▶ **Task brief**:
Turn every one of the lines below into a numbered list, omitting any blank lines.

(Collected data entries)
>>
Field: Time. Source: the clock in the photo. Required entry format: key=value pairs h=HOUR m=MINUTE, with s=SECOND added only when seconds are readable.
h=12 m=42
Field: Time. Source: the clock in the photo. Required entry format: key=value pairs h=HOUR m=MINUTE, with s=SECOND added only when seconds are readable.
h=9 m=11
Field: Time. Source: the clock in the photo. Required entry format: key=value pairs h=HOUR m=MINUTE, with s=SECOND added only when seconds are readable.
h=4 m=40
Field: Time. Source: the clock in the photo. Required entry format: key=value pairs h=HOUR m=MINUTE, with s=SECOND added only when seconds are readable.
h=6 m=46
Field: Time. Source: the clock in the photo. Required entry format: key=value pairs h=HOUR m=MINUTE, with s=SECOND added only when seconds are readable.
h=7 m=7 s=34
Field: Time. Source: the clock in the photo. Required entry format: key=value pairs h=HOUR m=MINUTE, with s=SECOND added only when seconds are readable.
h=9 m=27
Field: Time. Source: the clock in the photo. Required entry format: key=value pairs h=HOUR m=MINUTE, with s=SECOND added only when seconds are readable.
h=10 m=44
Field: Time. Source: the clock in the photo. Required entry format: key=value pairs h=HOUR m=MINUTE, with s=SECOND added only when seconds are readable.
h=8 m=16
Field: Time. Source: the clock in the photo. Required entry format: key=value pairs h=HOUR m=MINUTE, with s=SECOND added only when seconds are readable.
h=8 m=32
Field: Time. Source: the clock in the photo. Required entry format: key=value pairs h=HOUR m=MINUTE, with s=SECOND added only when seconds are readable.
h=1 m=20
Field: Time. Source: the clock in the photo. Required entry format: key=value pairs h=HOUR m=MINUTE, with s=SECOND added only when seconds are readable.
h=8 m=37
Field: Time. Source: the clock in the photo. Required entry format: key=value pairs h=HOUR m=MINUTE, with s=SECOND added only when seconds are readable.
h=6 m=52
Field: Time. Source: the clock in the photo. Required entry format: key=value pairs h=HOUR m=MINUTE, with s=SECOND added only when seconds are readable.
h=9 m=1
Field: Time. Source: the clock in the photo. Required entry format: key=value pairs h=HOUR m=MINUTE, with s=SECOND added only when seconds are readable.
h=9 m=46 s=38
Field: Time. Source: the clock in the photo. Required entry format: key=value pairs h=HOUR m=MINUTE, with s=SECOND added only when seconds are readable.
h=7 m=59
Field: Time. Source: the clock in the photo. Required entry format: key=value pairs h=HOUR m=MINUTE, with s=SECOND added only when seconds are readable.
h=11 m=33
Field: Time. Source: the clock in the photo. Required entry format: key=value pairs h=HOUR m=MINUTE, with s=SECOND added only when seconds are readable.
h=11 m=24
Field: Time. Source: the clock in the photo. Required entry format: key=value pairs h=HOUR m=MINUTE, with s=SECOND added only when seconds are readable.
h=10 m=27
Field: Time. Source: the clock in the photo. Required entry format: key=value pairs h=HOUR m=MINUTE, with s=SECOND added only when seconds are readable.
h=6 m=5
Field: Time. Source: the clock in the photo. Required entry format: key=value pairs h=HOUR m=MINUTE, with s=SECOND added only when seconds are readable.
<<
▶ **Answer for the task**:
1. Field: Time. Source: the clock in the photo. Required entry format: key=value pairs h=HOUR m=MINUTE, with s=SECOND added only when seconds are readable.
2. h=12 m=42
3. Field: Time. Source: the clock in the photo. Required entry format: key=value pairs h=HOUR m=MINUTE, with s=SECOND added only when seconds are readable.
4. h=9 m=11
5. Field: Time. Source: the clock in the photo. Required entry format: key=value pairs h=HOUR m=MINUTE, with s=SECOND added only when seconds are readable.
6. h=4 m=40
7. Field: Time. Source: the clock in the photo. Required entry format: key=value pairs h=HOUR m=MINUTE, with s=SECOND added only when seconds are readable.
8. h=6 m=46
9. Field: Time. Source: the clock in the photo. Required entry format: key=value pairs h=HOUR m=MINUTE, with s=SECOND added only when seconds are readable.
10. h=7 m=7 s=34
11. Field: Time. Source: the clock in the photo. Required entry format: key=value pairs h=HOUR m=MINUTE, with s=SECOND added only when seconds are readable.
12. h=9 m=27
13. Field: Time. Source: the clock in the photo. Required entry format: key=value pairs h=HOUR m=MINUTE, with s=SECOND added only when seconds are readable.
14. h=10 m=44
15. Field: Time. Source: the clock in the photo. Required entry format: key=value pairs h=HOUR m=MINUTE, with s=SECOND added only when seconds are readable.
16. h=8 m=16
17. Field: Time. Source: the clock in the photo. Required entry format: key=value pairs h=HOUR m=MINUTE, with s=SECOND added only when seconds are readable.
18. h=8 m=32
19. Field: Time. Source: the clock in the photo. Required entry format: key=value pairs h=HOUR m=MINUTE, with s=SECOND added only when seconds are readable.
20. h=1 m=20
21. Field: Time. Source: the clock in the photo. Required entry format: key=value pairs h=HOUR m=MINUTE, with s=SECOND added only when seconds are readable.
22. h=8 m=37
23. Field: Time. Source: the clock in the photo. Required entry format: key=value pairs h=HOUR m=MINUTE, with s=SECOND added only when seconds are readable.
24. h=6 m=52
25. Field: Time. Source: the clock in the photo. Required entry format: key=value pairs h=HOUR m=MINUTE, with s=SECOND added only when seconds are readable.
26. h=9 m=1
27. Field: Time. Source: the clock in the photo. Required entry format: key=value pairs h=HOUR m=MINUTE, with s=SECOND added only when seconds are readable.
28. h=9 m=46 s=38
29. Field: Time. Source: the clock in the photo. Required entry format: key=value pairs h=HOUR m=MINUTE, with s=SECOND added only when seconds are readable.
30. h=7 m=59
31. Field: Time. Source: the clock in the photo. Required entry format: key=value pairs h=HOUR m=MINUTE, with s=SECOND added only when seconds are readable.
32. h=11 m=33
33. Field: Time. Source: the clock in the photo. Required entry format: key=value pairs h=HOUR m=MINUTE, with s=SECOND added only when seconds are readable.
34. h=11 m=24
35. Field: Time. Source: the clock in the photo. Required entry format: key=value pairs h=HOUR m=MINUTE, with s=SECOND added only when seconds are readable.
36. h=10 m=27
37. Field: Time. Source: the clock in the photo. Required entry format: key=value pairs h=HOUR m=MINUTE, with s=SECOND added only when seconds are readable.
38. h=6 m=5
39. Field: Time. Source: the clock in the photo. Required entry format: key=value pairs h=HOUR m=MINUTE, with s=SECOND added only when seconds are readable.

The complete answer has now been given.